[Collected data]
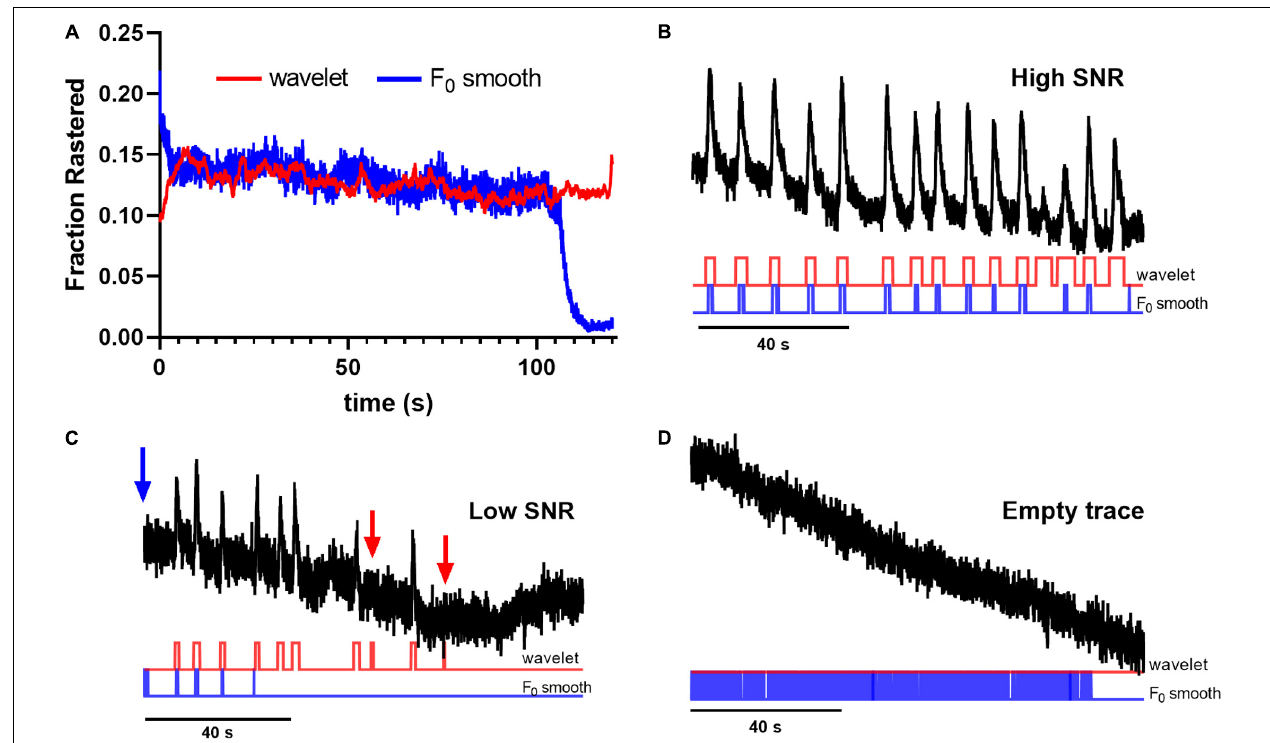
FIGURE 3 | Wavelet analysis outperforms F 0 smooth thresholding method for event identification. (A) Wavelet ridgewalking algorithm and F 0 smooth thresholding method produce similar raster probabilities. (B) In high signal-to-noise ratio (SNR) conditions, the two methods appear to identify almost identical events, but F 0 smooth finds those events to be shorter than wavelet ridgewalking. (C) In lower SNR conditions, the F 0 smooth thresholding method begins to fail, not identifying short spike events that wavelet ridgewalking readily detects. (D) F 0 smooth fails to identify “dead” ROIs whose traces contain no events, while wavelet analysis can be used to discard them. Red arrows indicate false events captured by wavelet ridgewalking, blue arrow indicates a false event captured by the F 0 smooth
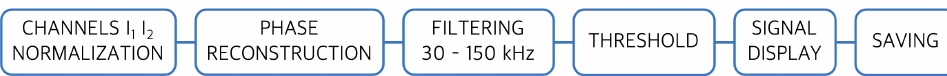
Figure 5. LabVIEW SW steps schematic implemented for the FOS demodulation algorithm.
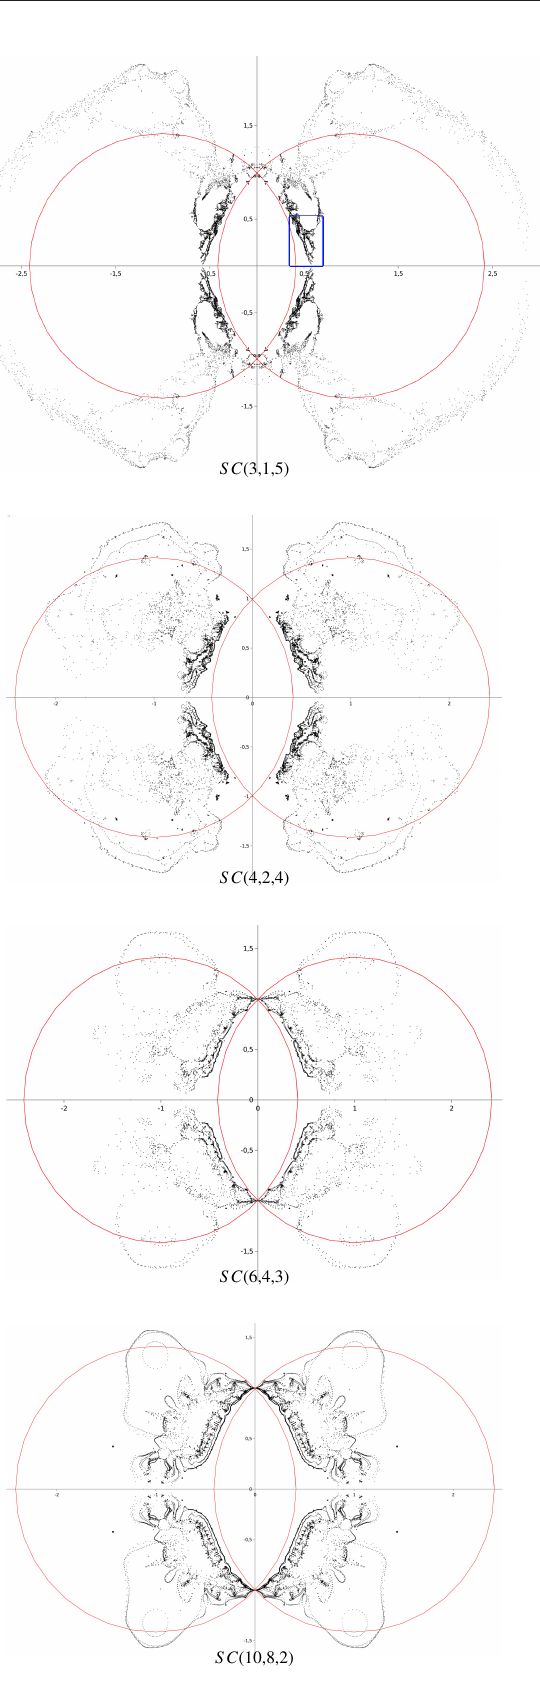
Figure 2. Spectra of the Ising model on SC ( n ; p ; k ) for p = n (cid:0) 2. Figure 3. Spectra of the Ising model on SC ( n ; p ; k ) for p = n (cid:0)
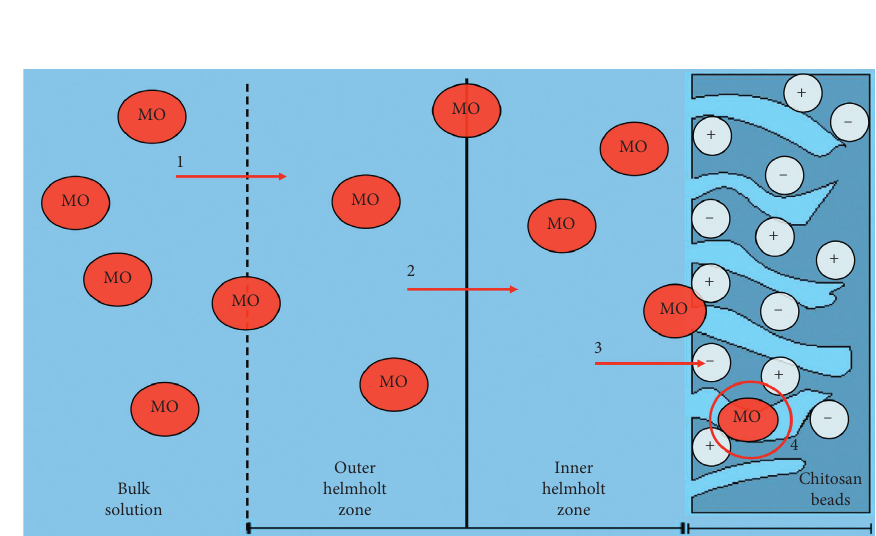
Figure 8: Diffusion steps of methyl orange from the bulk solution into cross-linked chitosan beads (1- bulk diffusion, 2- film diffusion, 3- intraparticle diffusion, and 4- adsorption on chitosan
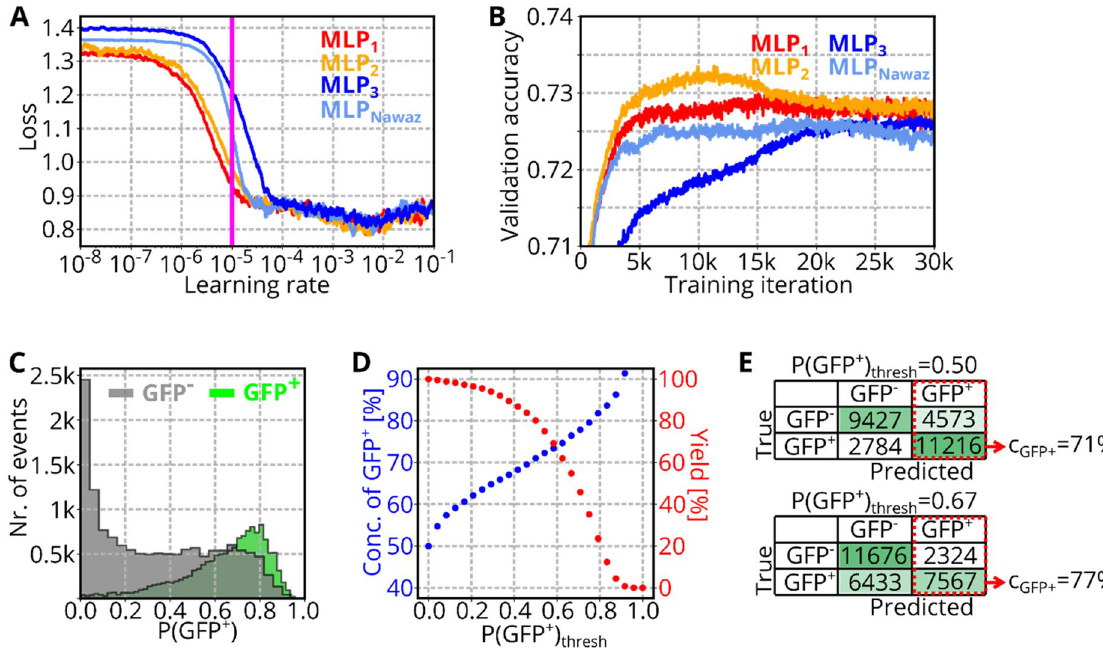
Figure 6. MLP training and assessment. ( A ) Plot shows a learning rate screening for all MLP architectures. During screening, MLPs are trained using the available training data and data augmentation methods are applied. The learning rate screening was performed using AIDeveloper 0.2.3. ( B ) Plot shows the validation accuracy during training of four MLPs to distinguish GFP - and GFP + cells. For a smooth appearance, each line shows the rolling median (window size = 50). ( C ) Green and gray histogram show the probabilities returned by MLP 2 for each event the GFP + and GFP - class of the validation set. ( D ) Scatterplot shows the concentration and yield of GFP + rod photoreceptors when applying MLP 2 to the validation set using different threshold values P(GFP + ) thresh for prediction. ( E ) Confusion matrices when using a threshold P(GFP + ) thresh of 0.5 and 0.67. The red rectangle indicates the events that are predicted to be GFP + . Those events would be sorted during a sorting experiment, resulting in a particular concentration of GFP + cells (c GFP+ ) in the sorted sample.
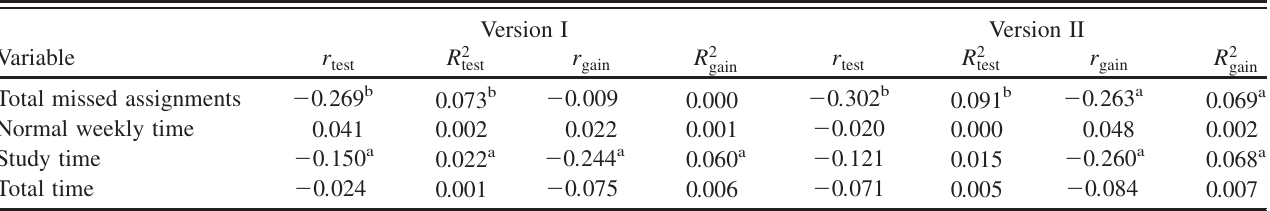
USING TIME-ON-TASK MEASUREMENTS TO . . TABLE III. Time on task. The variables r and R 2 measure the correlation and R 2 with respect to the normalized gain. For version I, N ¼ 194 students were included, and gain version II included N ¼ 166 .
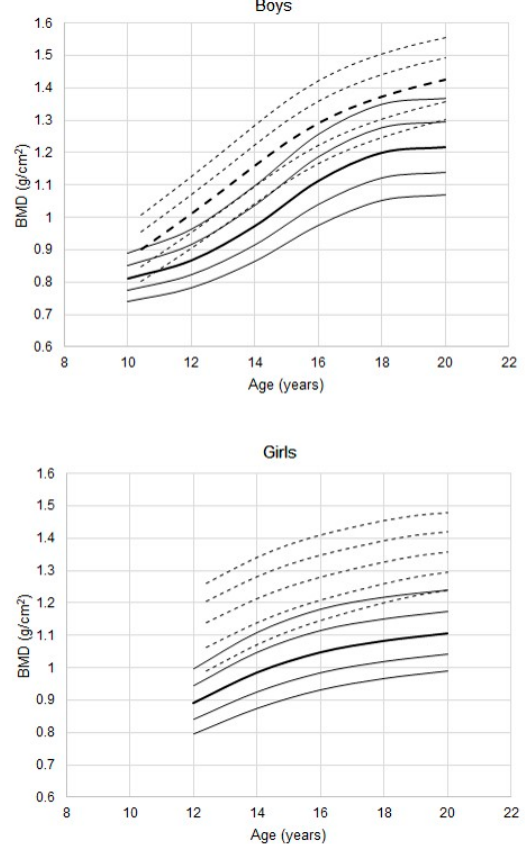
Figure 1. Total bone mineral density (BMD) in youth male and female athletes 11 to 20 years of age; percentiles (- - -) for athletes estimated with the LMS method, are plotted relative to the DEXA (dual energy X-ray absorptiometry) reference (—) percentiles (10th, 25th, 50th, 75th, 90th; the 50th percentiles are in bold).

_Exercise details_:
With pictures omitted, repeat the entries above word for word from the line holding "Figure 2. Spectra" down to the line holding "Figure 8: Diffusion", keeping both of those lines.

_Output for this task_:
Figure 2. Spectra of the Ising model on SC ( n ; p ; k ) for p = n (cid:0) 2. Figure 3. Spectra of the Ising model on SC ( n ; p ; k ) for p = n (cid:0)
Figure 8: Diffusion steps of methyl orange from the bulk solution into cross-linked chitosan beads (1- bulk diffusion, 2- film diffusion, 3- intraparticle diffusion, and 4- adsorption on chitosan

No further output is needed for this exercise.